Last Saturday my youngest son and I traveled up the road to Turkey, Texas, to catch a part of the annual Bob Wills Day celebration.
Bob Wills is credited along with Milton Brown with pioneering Western Swing in the 1930s. To a degree Wills and Brown and others in the genre were just playing popular dance music in the 1930s – a mix of Swing and big band jazz popular at the time, only doing it in the Southwestern U.S. Since they were in Texas and Oklahoma and thereabouts, the audiences and the musicians had experience and expectations for music connected to the area’s folk music and cowboy music, so when the bands played popular music it sounded a little different than it did elsewhere. Sort of a regional accent that grew into a distinct dialect.
Western Swing was a big deal for a while, and not just in the Southwest. Wills spent much of the 1940s living in Hollywood, appearing in and supplying music for popular movies. Nobody really does Western Swing anymore, except as a sort of musical museum piece. Looking around the audience at the afternoon performance of the Texas Playboys, in Turkey, I was younger than most of the crowd by a good twenty years or so.
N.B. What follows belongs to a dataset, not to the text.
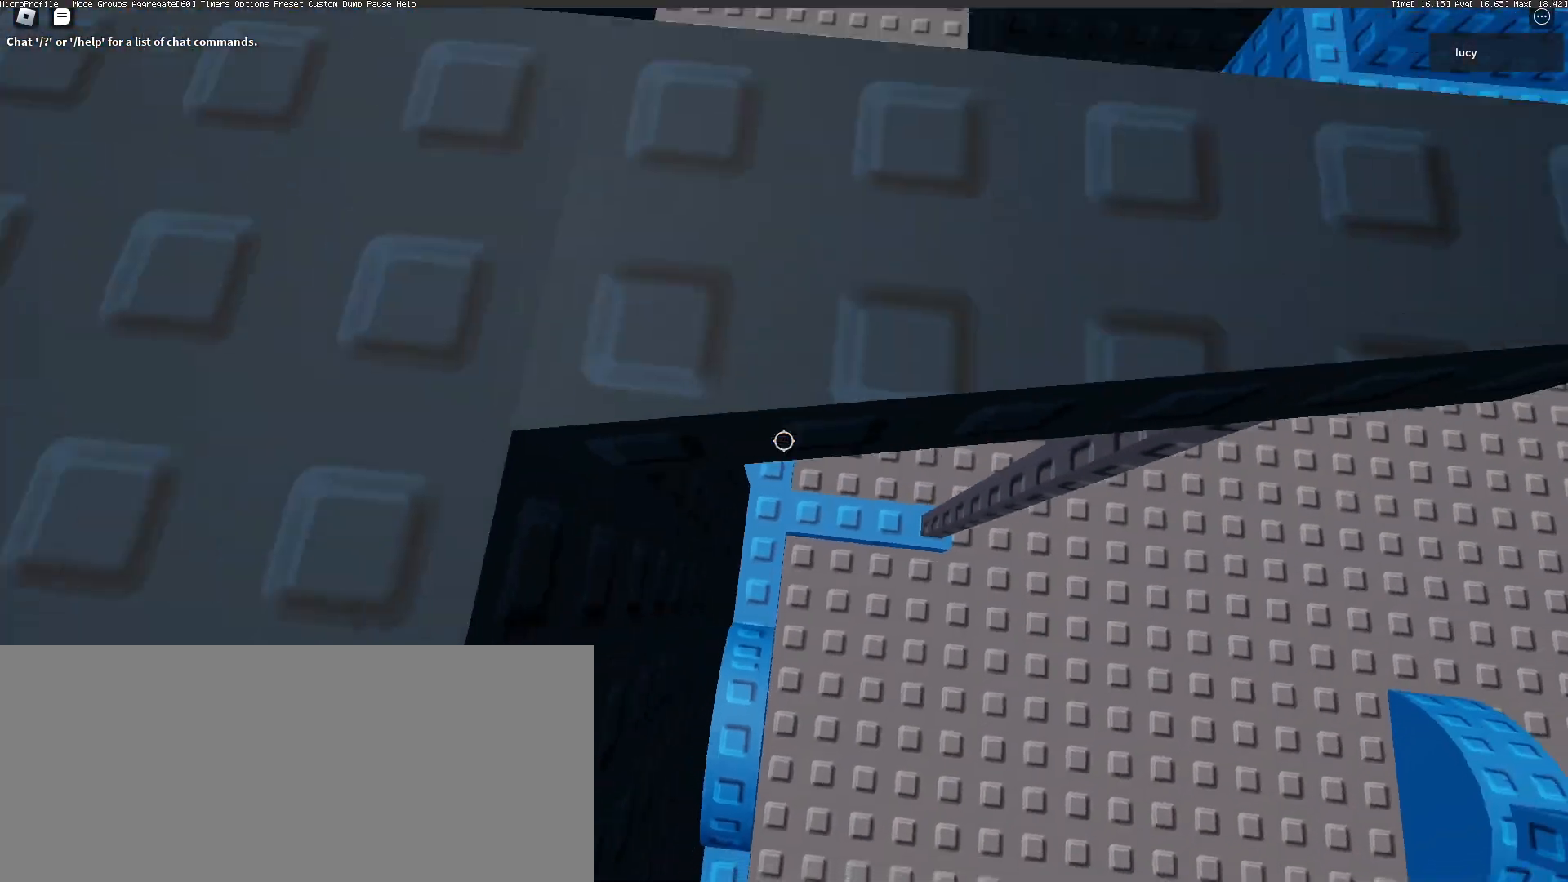
{"keys": [], "mouse": ["mb4", "mb5"], "events": [[150, "w", "up"], [367, "s", "down"], [450, "a", "up"], [500, "s", "up"]]}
Most of the performers, many of whom had played with Bob Wills in years past, were as old or older than the audience. The demographics don’t look good for the art.
I couldn’t help but feel that Western Swing, if not dead yet, is all but dead. I’m headed to Jazzfest in New Orleans this coming weekend, and some jazz in New Orleans gets performed as museum pieces – dixieland and ragtime the way they did it all those years ago. But jazz is not dead, not dying even. Sure, jazz is no longer the popular music, as it was in the 1930s, but jazz keeps growing and dividing, spawning new music among the dead carcasses of what used to be played.
While Western Swing may be dead as a category of current music, the children of Western Swing are still out there. No one had played drums on the stage of the Grand Ol’ Opry until Bob Wills came to town and refused to let his band play without them. Now drums are part of Country music. Honky tonk, Americana, and some forms of country rock can be counted as descendants of Western Swing.
Old English is a dead language, but no doubt many language innovations that came about in Old English are still with us. Western Swing is like that. The art form is dead, but the innovations of Bob Wills and Milton Brown and their many companions live on.